The potential variance across the EU illustrates why it may become unfeasible and possibly unlawful to rely on a group-wide or central whistleblower policy. The EU Commission has stated that the proximity of local secure reporting channels to the whistleblower ensures efficient operation of the channels and enables the whistleblower to request a physical meeting, as is their right under the Directive. A local reporting channel is also beneficial to the company as it allows the company to understand and manage the issue in a way which minimises the appearance of remoteness to the whistleblower. It also enables the company to ensure the report is handled in an appropriate way and brought to the attention of the correct person.

It is not in the interest of a company for potential whistleblowers to ‘forum shop’, seeking out the most beneficial jurisdiction in which to report.

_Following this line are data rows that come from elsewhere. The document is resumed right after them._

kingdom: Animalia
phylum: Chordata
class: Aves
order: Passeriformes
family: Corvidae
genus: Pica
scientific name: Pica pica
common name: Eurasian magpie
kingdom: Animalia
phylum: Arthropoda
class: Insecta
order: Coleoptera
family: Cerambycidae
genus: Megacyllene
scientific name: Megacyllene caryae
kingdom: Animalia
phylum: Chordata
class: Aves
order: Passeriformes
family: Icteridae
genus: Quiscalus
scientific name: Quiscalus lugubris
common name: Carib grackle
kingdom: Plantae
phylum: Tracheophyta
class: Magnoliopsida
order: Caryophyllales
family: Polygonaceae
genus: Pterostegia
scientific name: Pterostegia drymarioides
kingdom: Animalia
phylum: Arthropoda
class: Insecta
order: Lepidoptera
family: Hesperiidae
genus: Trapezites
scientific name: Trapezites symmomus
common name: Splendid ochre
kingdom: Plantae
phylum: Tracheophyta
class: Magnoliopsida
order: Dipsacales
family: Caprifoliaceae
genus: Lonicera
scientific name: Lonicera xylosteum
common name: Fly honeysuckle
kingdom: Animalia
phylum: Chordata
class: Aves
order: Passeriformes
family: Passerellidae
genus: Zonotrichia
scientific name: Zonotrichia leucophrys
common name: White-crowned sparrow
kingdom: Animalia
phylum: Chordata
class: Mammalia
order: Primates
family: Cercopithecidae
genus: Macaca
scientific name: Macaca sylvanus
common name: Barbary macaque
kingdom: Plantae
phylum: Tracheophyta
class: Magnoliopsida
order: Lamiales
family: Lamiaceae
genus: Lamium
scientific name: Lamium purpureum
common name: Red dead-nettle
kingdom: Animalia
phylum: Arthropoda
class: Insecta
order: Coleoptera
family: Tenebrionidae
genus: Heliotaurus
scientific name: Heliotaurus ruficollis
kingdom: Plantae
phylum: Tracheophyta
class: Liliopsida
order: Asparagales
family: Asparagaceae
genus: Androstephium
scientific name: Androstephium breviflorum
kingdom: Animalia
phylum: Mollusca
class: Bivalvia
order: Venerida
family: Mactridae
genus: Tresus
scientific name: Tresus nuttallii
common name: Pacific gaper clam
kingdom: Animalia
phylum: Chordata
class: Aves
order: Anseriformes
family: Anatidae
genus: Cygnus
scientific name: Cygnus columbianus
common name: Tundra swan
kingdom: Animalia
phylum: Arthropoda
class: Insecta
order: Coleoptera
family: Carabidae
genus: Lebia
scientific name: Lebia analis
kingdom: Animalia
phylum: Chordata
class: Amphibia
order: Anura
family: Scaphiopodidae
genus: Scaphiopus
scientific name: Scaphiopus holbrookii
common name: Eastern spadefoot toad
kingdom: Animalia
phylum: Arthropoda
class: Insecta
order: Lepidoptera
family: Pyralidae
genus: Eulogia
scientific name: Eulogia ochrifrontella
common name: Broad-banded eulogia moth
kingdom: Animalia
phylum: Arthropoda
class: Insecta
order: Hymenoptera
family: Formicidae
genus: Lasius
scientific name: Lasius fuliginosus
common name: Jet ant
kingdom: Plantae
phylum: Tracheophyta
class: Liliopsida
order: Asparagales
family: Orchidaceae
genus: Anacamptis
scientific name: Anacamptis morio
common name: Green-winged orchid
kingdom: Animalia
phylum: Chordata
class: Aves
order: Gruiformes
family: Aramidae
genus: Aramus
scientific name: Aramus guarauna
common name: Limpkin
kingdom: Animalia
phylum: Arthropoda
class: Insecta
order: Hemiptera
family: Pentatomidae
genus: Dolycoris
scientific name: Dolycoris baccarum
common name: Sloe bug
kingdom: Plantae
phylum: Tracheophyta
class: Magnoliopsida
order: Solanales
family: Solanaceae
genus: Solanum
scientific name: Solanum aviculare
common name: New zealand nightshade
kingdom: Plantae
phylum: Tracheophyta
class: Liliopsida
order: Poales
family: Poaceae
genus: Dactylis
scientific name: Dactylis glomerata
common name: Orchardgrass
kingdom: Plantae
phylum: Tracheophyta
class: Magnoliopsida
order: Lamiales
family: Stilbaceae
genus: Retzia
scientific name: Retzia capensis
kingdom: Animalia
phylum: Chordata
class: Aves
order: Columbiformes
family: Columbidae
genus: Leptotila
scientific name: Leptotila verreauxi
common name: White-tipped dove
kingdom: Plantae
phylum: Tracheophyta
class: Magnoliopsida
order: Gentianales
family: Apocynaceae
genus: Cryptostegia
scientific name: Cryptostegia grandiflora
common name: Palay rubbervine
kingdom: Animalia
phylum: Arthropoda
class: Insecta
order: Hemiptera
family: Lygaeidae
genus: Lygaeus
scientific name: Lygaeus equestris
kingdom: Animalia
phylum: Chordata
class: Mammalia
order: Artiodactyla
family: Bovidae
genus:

Harmonisation of whistleblower protections and procedures across a group may go some way to protect against this but it should be borne in mind that the Directive envisages no limitations by reason of nationality.^[8]

Benefits of a strong internal reporting channel

A strong, harmonised approach should offer wide protection to whistleblowers, for many reasons not least of which is to encourage internal reporting. Studies appear to show that the more internal whistleblower systems are engaged with, the fewer the lawsuits and the smaller the settlements. This is because the internal systems are a resource that helps management identify and address concerns before they become more costly and damaging to companies.^[9] Offering wide protection across the entirety of a company or group may also have the benefit of being consistent with the shared culture and ethos, as well as ESG initiatives. The EU Commission has stated that a “corporate policy instilling trust in the group whistleblowing function, possibly accompanied by an information policy publicising its availability and encouraging whistleblowers to report directly to the central group whistleblowing functions may result in whistleblowers tending to report there”.^[10]

The U.K. regime

The U.K. has indicated that it will not be adopting the Directive. U.K. whistleblower protections are governed by the Public Interest Disclosure Act 1998 (“PIDA”). Although PIDA contains some similar features to the Directive, it is significantly narrower in scope. Under PIDA, for example, there is no requirement for a company to have a whistleblowing policy unless it operates in a regulated sector, or for a company to have an internal channel (or anything similar). There is also no reverse burden.

The Directive is clear that non-EU citizens should be protected under the Directive by virtue of their work-related activities.^[11] Protections offered to whistleblowers under the Directive may appeal to workers and others in a U.K. subsidiary of an EU company, who may seek to report to the EU parent company offering greater protections. Any EU-based companies with a footprint in the U.K. (and vice versa) should be aware of the potentially broad application of the Directive and put in place compliant protocols.

Conclusion

Although the deadline has now passed and the vast majority of EU Member States have missed the December deadline, there is enough information available for companies to prepare. It is likely that 2022 will see a large number of EU countries move closer to completing or complete the transposition exercise, and many will turn to focus on the application of the Directive to medium-sized companies by December 2023. This delay has the unintended benefit of allowing companies to whom the Directive is aimed to audit existing whistleblower policies and procedures, consider the impact of the Directive, examine how EU countries and industry are reacting, and make changes. The Directive is expected to lead to an increase in whistleblower reports including from those who are outside the EU.